Is (a+b)* and (ab)* same in finite automata?

The regular expressions $(a+b)^*$ and $(ab)^*$ represent languages according to the semantics of regular expressions. Formally, the language $L[r]$ corresponding to a regular expression $r$ is defined as follows:

• $L[\emptyset] = \emptyset$.
• $L[\epsilon] = \epsilon$.
• $L[\sigma] = \sigma$ for $\sigma \in \Sigma$.
• $L[r_1+r_2] = L[r_1] \cup L[r_2]$.
• $L[r_1r_2] = L[r_1] L[r_2]$, where $L_1 L_2 = \{ w_1w_2 : w_1 \in L_1, w_2 \in L_2 \}$.
• $L[r^*] = L[r]^*$, where $L^* = \bigcup_{n \geq 0} L^n$, and $L^n$ is defined recursively by $L^0 = \{\epsilon\}$ and $L^{n+1} = L^n L$.
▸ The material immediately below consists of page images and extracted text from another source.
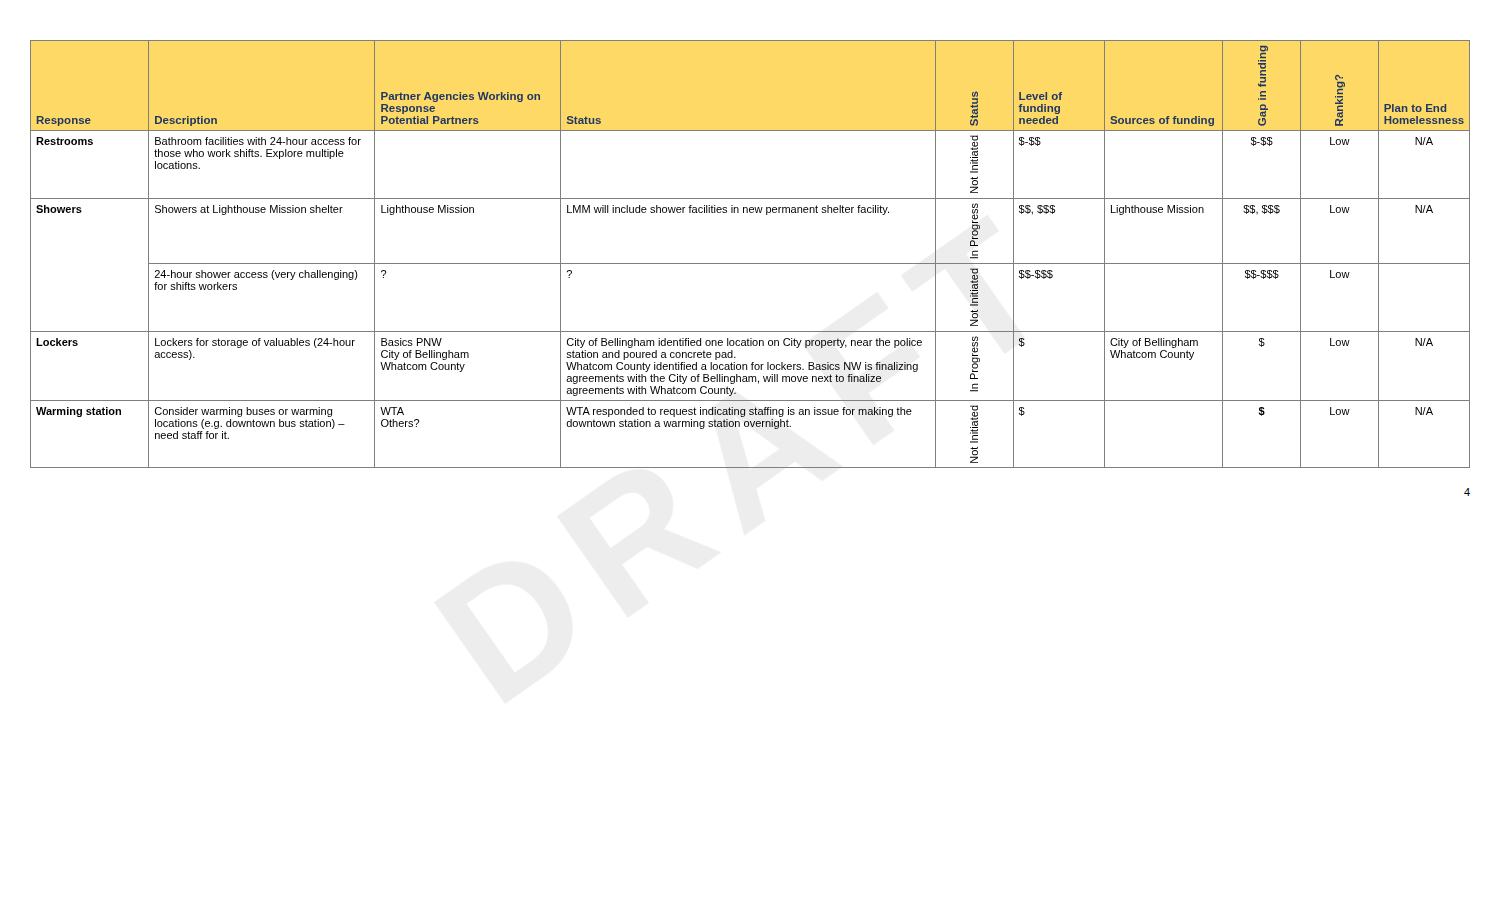DRAFT
| Response | Description | Partner Agencies Working on Response Potential Partners | Status | Status | Level of funding needed | Sources of funding | Gap in funding | Ranking? | Plan to End Homelessness |
| --- | --- | --- | --- | --- | --- | --- | --- | --- | --- |
| Restrooms | Bathroom facilities with 24-hour access for those who work shifts. Explore multiple locations. | | | Not Initiated | $-$$ | | $-$$ | Low | N/A |
| Showers | Showers at Lighthouse Mission shelter | Lighthouse Mission | LMM will include shower facilities in new permanent shelter facility. | In Progress | $$, $$$ | Lighthouse Mission | $$, $$$ | Low | N/A |
| 24-hour shower access (very challenging) for shifts workers | ? | ? | Not Initiated | $$-$$$ | | $$-$$$ | Low | |
| Lockers | Lockers for storage of valuables (24-hour access). | Basics PNW City of Bellingham Whatcom County | City of Bellingham identified one location on City property, near the police station and poured a concrete pad. Whatcom County identified a location for lockers. Basics NW is finalizing agreements with the City of Bellingham, will move next to finalize agreements with Whatcom County. | In Progress | $ | City of Bellingham Whatcom County | $ | Low | N/A |
| Warming station | Consider warming buses or warming locations (e.g. downtown bus station) – need staff for it. | WTA Others? | WTA responded to request indicating staffing is an issue for making the downtown station a warming station overnight. | Not Initiated | $ | | $ | Low | N/A |
4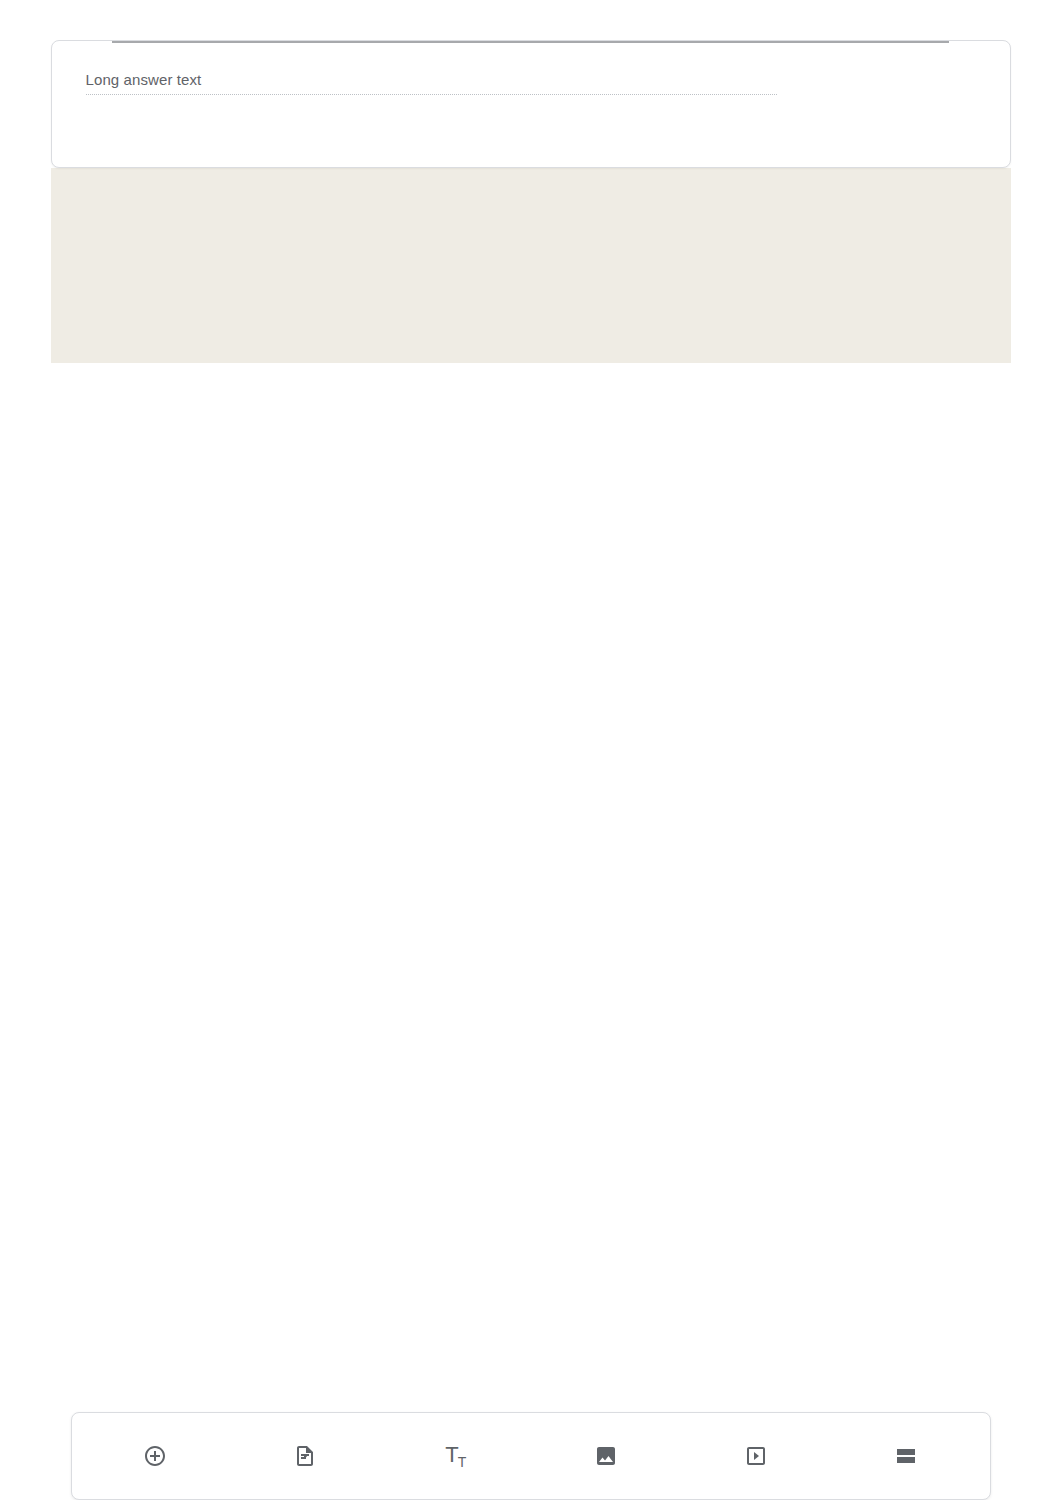Long answer text
TT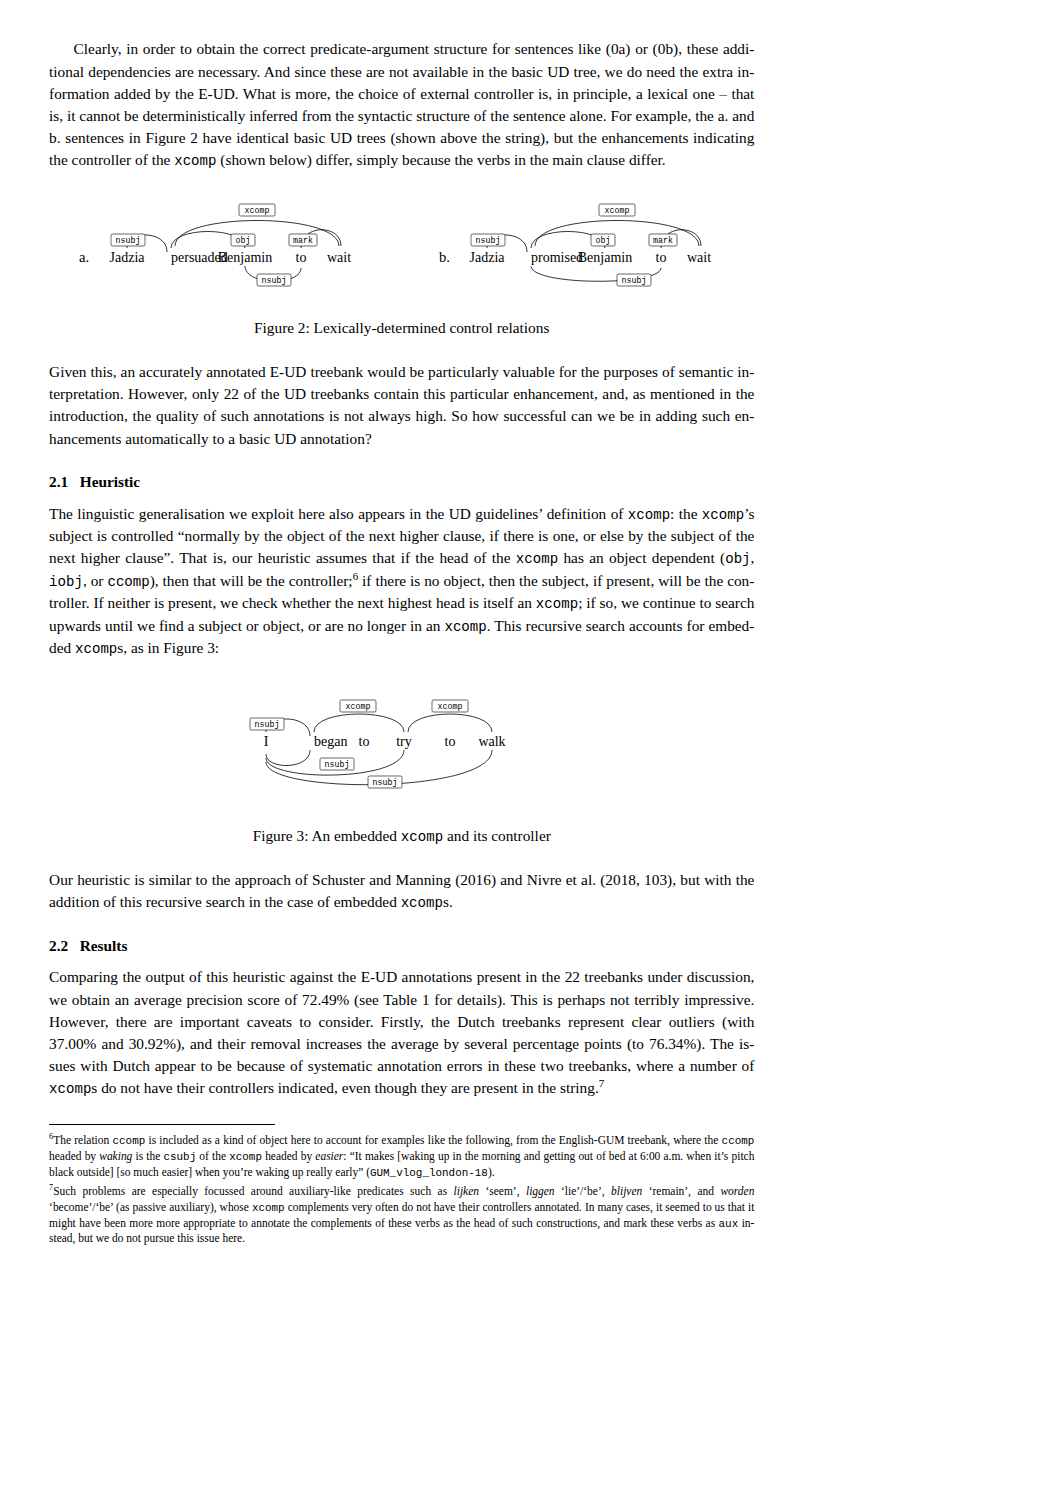Clearly, in order to obtain the correct predicate-argument structure for sentences like (0a) or (0b), these additional dependencies are necessary. And since these are not available in the basic UD tree, we do need the extra information added by the E-UD. What is more, the choice of external controller is, in principle, a lexical one – that is, it cannot be deterministically inferred from the syntactic structure of the sentence alone. For example, the a. and b. sentences in Figure 2 have identical basic UD trees (shown above the string), but the enhancements indicating the controller of the xcomp (shown below) differ, simply because the verbs in the main clause differ.
nsubj obj xcomp mark nsubj a. Jadzia persuaded Benjamin to wait nsubj obj xcomp mark nsubj b. Jadzia promised Benjamin to wait
Figure 2: Lexically-determined control relations
Given this, an accurately annotated E-UD treebank would be particularly valuable for the purposes of semantic interpretation. However, only 22 of the UD treebanks contain this particular enhancement, and, as mentioned in the introduction, the quality of such annotations is not always high. So how successful can we be in adding such enhancements automatically to a basic UD annotation?
2.1 Heuristic
The linguistic generalisation we exploit here also appears in the UD guidelines’ definition of xcomp: the xcomp’s subject is controlled “normally by the object of the next higher clause, if there is one, or else by the subject of the next higher clause”. That is, our heuristic assumes that if the head of the xcomp has an object dependent (obj, iobj, or ccomp), then that will be the controller;6 if there is no object, then the subject, if present, will be the controller. If neither is present, we check whether the next highest head is itself an xcomp; if so, we continue to search upwards until we find a subject or object, or are no longer in an xcomp. This recursive search accounts for embedded xcomps, as in Figure 3:
nsubj xcomp xcomp nsubj nsubj I began to try to walk
Figure 3: An embedded xcomp and its controller
Our heuristic is similar to the approach of Schuster and Manning (2016) and Nivre et al. (2018, 103), but with the addition of this recursive search in the case of embedded xcomps.
2.2 Results
Comparing the output of this heuristic against the E-UD annotations present in the 22 treebanks under discussion, we obtain an average precision score of 72.49% (see Table 1 for details). This is perhaps not terribly impressive. However, there are important caveats to consider. Firstly, the Dutch treebanks represent clear outliers (with 37.00% and 30.92%), and their removal increases the average by several percentage points (to 76.34%). The issues with Dutch appear to be because of systematic annotation errors in these two treebanks, where a number of xcomps do not have their controllers indicated, even though they are present in the string.7
6The relation ccomp is included as a kind of object here to account for examples like the following, from the English-GUM treebank, where the ccomp headed by waking is the csubj of the xcomp headed by easier: “It makes [waking up in the morning and getting out of bed at 6:00 a.m. when it’s pitch black outside] [so much easier] when you’re waking up really early” (GUM_vlog_london-18).
7Such problems are especially focussed around auxiliary-like predicates such as lijken ‘seem’, liggen ‘lie’/‘be’, blijven ‘remain’, and worden ‘become’/‘be’ (as passive auxiliary), whose xcomp complements very often do not have their controllers annotated. In many cases, it seemed to us that it might have been more more appropriate to annotate the complements of these verbs as the head of such constructions, and mark these verbs as aux instead, but we do not pursue this issue here.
Two languages over the same alphabet are equal if they are equal as sets, that is, if they contain the same words. In your case, you haven't specified the underlying alphabet $\Sigma$, so I'm assuming that $\Sigma = \{a,b\}$.

Now that you have all the definitions, you can check for yourself whether $L[(a+b)^*]$ equals $L[(ab)^*]$.

No, $(ab)^*=\{\epsilon,ab,abab,abababa\cdots\}$. The length is always even.

No, they are not equal but (a+b)* and (a*b*)* are equal.